• 作業内容:
**A)** くも膜下出血の発症率に関する文書抜粋を読み、次の問いに答えよ。
(i) 前向きコホート研究での追跡期間は何年間か。
(ii) 女性の発症率は男性の何倍か。
(iii) 剖検率は何%か。
**B)** くも膜下出血の発症率に関する文書抜粋の続きを書け。

• 文書抜粋:

---*---

[1989年文献] 1960~80年代にかけ,くも膜下出血の年間発症率は96.1(10万人あたり)で,女性の方が発症率が高い傾向,および年齢とともに発症率が急激に増加する傾向が見られた
日本人一般住民を対象とした前向きコホート研究において,くも膜下出血の長期的な発症率と予後についての検討を行った。22年間の追跡の結果,くも膜下出血の年間発症率は96.1/10万人で,既存の報告にくらべると3~13倍高く,女性のほうが男性よりも2.3倍高かった。くも膜下出血発症者の生存率も既存の報告に比べて著しく低いものであったが,これは剖検率が高いこと(84.1%)により,くも膜下出血による突然死が他の研究よりも多く検出されたことによるものと考えられる。

---*---

• データ:

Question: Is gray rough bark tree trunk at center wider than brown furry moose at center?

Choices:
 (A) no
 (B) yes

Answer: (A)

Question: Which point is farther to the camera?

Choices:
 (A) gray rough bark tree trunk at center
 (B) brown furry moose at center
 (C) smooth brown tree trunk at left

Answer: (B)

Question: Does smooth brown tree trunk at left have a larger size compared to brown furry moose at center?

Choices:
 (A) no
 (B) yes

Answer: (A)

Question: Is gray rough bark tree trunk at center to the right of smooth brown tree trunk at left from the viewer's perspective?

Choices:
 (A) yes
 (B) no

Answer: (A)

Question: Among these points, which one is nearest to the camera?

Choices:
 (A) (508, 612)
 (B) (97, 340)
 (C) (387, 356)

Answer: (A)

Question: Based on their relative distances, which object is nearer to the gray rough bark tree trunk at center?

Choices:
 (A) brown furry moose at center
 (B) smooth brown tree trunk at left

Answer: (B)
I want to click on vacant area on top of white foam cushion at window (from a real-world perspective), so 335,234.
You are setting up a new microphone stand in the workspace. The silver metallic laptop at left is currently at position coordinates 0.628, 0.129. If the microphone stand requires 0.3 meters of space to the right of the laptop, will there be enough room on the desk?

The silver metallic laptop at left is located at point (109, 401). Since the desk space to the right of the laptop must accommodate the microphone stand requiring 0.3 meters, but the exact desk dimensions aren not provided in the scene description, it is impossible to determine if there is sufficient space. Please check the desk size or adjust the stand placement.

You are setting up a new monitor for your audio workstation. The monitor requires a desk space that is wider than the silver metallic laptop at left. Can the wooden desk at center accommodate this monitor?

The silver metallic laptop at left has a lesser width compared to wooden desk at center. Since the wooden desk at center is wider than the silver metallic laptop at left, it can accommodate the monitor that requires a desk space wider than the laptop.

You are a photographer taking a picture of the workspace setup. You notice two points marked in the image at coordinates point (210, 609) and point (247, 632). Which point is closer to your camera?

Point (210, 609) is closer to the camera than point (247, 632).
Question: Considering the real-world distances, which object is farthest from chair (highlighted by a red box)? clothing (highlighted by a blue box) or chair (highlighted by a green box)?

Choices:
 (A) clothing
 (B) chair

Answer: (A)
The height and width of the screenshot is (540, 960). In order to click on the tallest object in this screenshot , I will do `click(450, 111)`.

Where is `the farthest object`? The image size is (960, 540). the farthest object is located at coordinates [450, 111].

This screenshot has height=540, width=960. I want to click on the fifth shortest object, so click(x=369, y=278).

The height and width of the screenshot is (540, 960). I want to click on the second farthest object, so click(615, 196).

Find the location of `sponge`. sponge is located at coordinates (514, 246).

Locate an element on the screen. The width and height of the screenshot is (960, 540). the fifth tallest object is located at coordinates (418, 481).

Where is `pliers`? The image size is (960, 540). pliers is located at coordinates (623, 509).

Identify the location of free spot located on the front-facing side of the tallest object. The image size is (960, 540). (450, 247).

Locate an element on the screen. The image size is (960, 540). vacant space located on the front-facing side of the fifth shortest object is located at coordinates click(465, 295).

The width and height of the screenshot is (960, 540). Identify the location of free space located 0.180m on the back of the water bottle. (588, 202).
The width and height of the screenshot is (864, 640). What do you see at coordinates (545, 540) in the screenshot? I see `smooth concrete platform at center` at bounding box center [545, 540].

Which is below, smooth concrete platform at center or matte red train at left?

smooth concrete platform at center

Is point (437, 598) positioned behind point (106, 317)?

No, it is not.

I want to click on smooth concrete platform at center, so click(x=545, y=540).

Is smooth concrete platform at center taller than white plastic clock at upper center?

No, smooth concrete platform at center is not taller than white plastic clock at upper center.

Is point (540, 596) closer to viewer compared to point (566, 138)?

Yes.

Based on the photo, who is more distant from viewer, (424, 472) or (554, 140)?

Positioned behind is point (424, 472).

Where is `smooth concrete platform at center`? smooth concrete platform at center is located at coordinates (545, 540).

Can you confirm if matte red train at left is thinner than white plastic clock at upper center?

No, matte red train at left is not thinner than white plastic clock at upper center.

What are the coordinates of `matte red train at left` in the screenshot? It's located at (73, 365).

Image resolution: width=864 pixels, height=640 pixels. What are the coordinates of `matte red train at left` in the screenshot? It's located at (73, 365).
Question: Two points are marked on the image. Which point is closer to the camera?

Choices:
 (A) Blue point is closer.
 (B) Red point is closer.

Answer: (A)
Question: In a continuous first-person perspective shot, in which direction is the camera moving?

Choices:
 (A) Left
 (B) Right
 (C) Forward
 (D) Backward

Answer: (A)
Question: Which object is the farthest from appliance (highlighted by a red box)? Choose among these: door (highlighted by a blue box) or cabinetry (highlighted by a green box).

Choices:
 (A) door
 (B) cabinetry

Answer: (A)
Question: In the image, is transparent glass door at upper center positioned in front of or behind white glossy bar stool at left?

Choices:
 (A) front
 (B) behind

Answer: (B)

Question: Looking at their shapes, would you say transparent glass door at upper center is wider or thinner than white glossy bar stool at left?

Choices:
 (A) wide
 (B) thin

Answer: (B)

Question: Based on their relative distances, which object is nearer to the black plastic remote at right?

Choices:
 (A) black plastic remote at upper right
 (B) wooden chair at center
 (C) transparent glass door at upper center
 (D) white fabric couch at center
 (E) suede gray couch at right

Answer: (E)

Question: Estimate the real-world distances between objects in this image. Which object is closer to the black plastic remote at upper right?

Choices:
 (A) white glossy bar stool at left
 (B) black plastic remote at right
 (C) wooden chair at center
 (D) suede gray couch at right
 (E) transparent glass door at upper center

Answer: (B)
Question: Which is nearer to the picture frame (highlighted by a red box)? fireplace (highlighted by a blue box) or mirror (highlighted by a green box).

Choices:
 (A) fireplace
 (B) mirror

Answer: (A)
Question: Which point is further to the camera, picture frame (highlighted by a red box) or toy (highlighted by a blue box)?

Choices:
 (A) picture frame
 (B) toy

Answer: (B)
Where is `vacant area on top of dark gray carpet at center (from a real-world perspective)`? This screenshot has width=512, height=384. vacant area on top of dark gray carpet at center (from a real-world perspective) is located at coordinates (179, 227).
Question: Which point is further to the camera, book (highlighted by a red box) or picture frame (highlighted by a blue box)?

---*---

• 解答欄:
**A)**
(i) 22年間
(ii) 2.3倍
(iii) 84.1%

**B)**
Kiyohara Y, et al: Incidence and prognosis of subarachnoid hemorrhage in a Japanese rural community.Stroke 1989; 20: 1150-5.
- コホート
- 40歳以上1840例のうち,脳卒中既往例および転居を除いた1621例(1961年より22年間)。
追跡率は99.9%。また,追跡期間中に死亡した722例中588例を剖検(剖検率81.4%)。 - 結 果
- 脳卒中発症は307例で,うち脳梗塞224例,脳出血49例,くも膜下出血26例,病型不明8例。
くも膜下出血発症26例中,女性の発症が20例と多かった。
くも膜下出血26例中22例が追跡期間中に死亡し,うち19例が剖検された。
発症時の平均年齢は70歳(49~87歳)。
10万人・年あたりの発症率は,加齢とともに上昇。
どの年齢層においても,女性の発症率が男性に比べて高く,年齢調整後の発症率は女性が男性の2.3倍だった。
年間発症率は96.1/10万人(95%信頼区間: 55.6-127.6)。
剖検に基づく本研究でのくも膜下出血の発症率は,他の研究の3~13倍にも及ぶ高いものだった。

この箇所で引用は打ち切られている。